Whether your salon is new or has been around for years, getting new clients through the door is a critical component for running a successful business. One of the most classic and effective forms of
advertising for your salon is by word of mouth—or, in other words, referrals from your clients. “Sometimes you have to ask for help, and if a client genuinely likes what you’ve done, there isn’t anything wrong with asking to refer a friend or family member,” says Edwin Johnston, artistic director for KMS California and owner of Cutting Room Creative in Nanaimo, B.C.
Make a lasting impression
To encourage clients to refer you to their family and friends, it’s important to ensure that you are offering them the best level of service. “It’s about creating a standard that makes them want to refer you,” says Johnston, who also sends his clients a follow-up email after their first visit. “As salon owners, we take that into our own hands. As the owner, I have to take the initiative.”
Building a good relationship and rapport with clients can not only helps with getting referrals, but also helps build loyalty. “At the end of the day, all clients want to work with someone they like and trust,” says Rowena Berry, national business development manager for Schwarzkopf Professional Canada. “So the question really is, when does that client become a fan? The difference between a client and a fan is that a fan will follow you and promote you. That’s the foundation behind referrals.”
Presentation is key
Complimentary or discounted services have traditionally been common referral incentives for many salons. However, Peter Mahoney, president of Salon Resource Group in Halifax, says the presentation of the incentive is what often determines its success. “It’s all in the execution—using intelligent verbiage to present it in a way that’s going to get results,” he explains.
For a greater chance of success, Mahoney, whose consulting firm represents more than 20 salons on the east coast, recommends offering incentives for both new client and existing clients. “The incentive has to be significant and compelling to entice new clients to try something different.”

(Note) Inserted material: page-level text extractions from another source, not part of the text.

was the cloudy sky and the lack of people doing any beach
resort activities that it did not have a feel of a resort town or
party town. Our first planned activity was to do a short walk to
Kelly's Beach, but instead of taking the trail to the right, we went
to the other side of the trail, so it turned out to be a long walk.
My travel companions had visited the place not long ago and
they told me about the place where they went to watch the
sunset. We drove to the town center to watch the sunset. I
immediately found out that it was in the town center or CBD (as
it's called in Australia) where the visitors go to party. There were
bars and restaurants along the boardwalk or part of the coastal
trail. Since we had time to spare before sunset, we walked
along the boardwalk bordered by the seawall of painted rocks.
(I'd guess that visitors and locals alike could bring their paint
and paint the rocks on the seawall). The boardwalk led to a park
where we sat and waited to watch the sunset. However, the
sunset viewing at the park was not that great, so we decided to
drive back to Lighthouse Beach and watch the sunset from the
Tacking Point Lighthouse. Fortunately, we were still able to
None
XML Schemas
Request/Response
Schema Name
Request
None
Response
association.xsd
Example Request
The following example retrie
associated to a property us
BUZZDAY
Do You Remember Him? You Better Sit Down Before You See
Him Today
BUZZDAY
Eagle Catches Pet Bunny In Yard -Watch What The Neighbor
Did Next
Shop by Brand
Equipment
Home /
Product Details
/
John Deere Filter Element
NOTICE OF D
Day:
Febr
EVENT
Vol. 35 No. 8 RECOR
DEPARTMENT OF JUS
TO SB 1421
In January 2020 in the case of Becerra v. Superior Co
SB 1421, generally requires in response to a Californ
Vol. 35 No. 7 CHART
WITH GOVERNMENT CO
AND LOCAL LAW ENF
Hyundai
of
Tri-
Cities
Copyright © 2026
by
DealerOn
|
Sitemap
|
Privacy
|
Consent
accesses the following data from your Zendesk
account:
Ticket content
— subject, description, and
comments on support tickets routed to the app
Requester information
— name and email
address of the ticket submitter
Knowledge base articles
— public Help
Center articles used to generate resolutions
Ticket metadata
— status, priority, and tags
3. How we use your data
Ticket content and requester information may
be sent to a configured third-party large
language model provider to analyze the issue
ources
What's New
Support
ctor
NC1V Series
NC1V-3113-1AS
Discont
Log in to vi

Salons across the country are increasingly using retail products as referral incentives. For example, Johnston created Cutting Room Creative’s referral program, which allows clients to earn reward points for each referral that they can redeem for retail products. Retail products are popular incentives for many reasons. Not only do they provide clients with something beneficial and tangible that they can take home but the products can also help salons build longevity with their clients. “The investment for the salon is very minimal if you measure how much the product unit costs versus what a new customer brings in terms of revenue,” explains Berry, who oversees the development of business seminars for Schwarzkopf Professional Canada’s ASK Education Academy. “If you look at salon business in general, the driving force behind every salon is retail, retention and referrals. I refer to those three Rs as a success formula for a salon. If a stylist can work on those three areas, they are going to be successful.”
Think outside the box
New client opportunities can come in many forms, so Mahoney encourages salon owners to think of creative ways to further promote their business. “If it’s not working, it’s not the program; it’s how it’s being presented and the consistency of it. You have to be looking for referrals 24-7,” he says. “It has to become part of your creative process.”
Being active online and on social media can also help salons and stylists expand their reach to clients’ families and friends. Berry says it’s important for stylists to market themselves to continue to gain new clientele. “The reality is, you’re going to lose up to 15 to 20 per cent of your existing business every year because customers move, try somebody else, etc. If you’re not constantly looking for new customers and you’re not focusing on getting new referrals, your business will start to flat-line and decline,” she explains. “That’s why a lot of hairstylists end up making the same amount of money every year. They get new clients, but they lose clients, so the retention rate they’ve given themselves gets cancelled out.”
With any referral program, making it part of your routine is critical to its success. It’s also important to set realistic goals and monitor your numbers regularly, so if the program is not achieving results, you will know when it’s time to make some changes.
Three ways to increase your salon’s presence among clients.
1. Provide clients with extra business cards that they can share with their family and friends.
2. Ramp up your online activity to increase your salon’s online presence by engaging with your clients on social media platforms, which in turn can help generate traffic for your salon.
3. Remember to add-on services and products, such as colour and retail, to your clients’ regular service to help increase longevity with the client. The longer a client has been with your salon, the more likely they are to refer you to someone.